## Given data
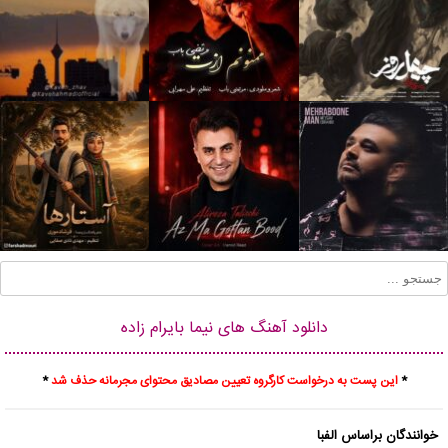
دانلود آهنگ های نیما بایرام زاده
*
این پست به درخواست کارگروه تعیین مصادیق محتوای مجرمانه حذف شد
*
خوانندگان براساس الفبا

## Exercise instructions
Pick out every line in the records that contains the word "تعیین".

## Your response
این پست به درخواست کارگروه تعیین مصادیق محتوای مجرمانه حذف شد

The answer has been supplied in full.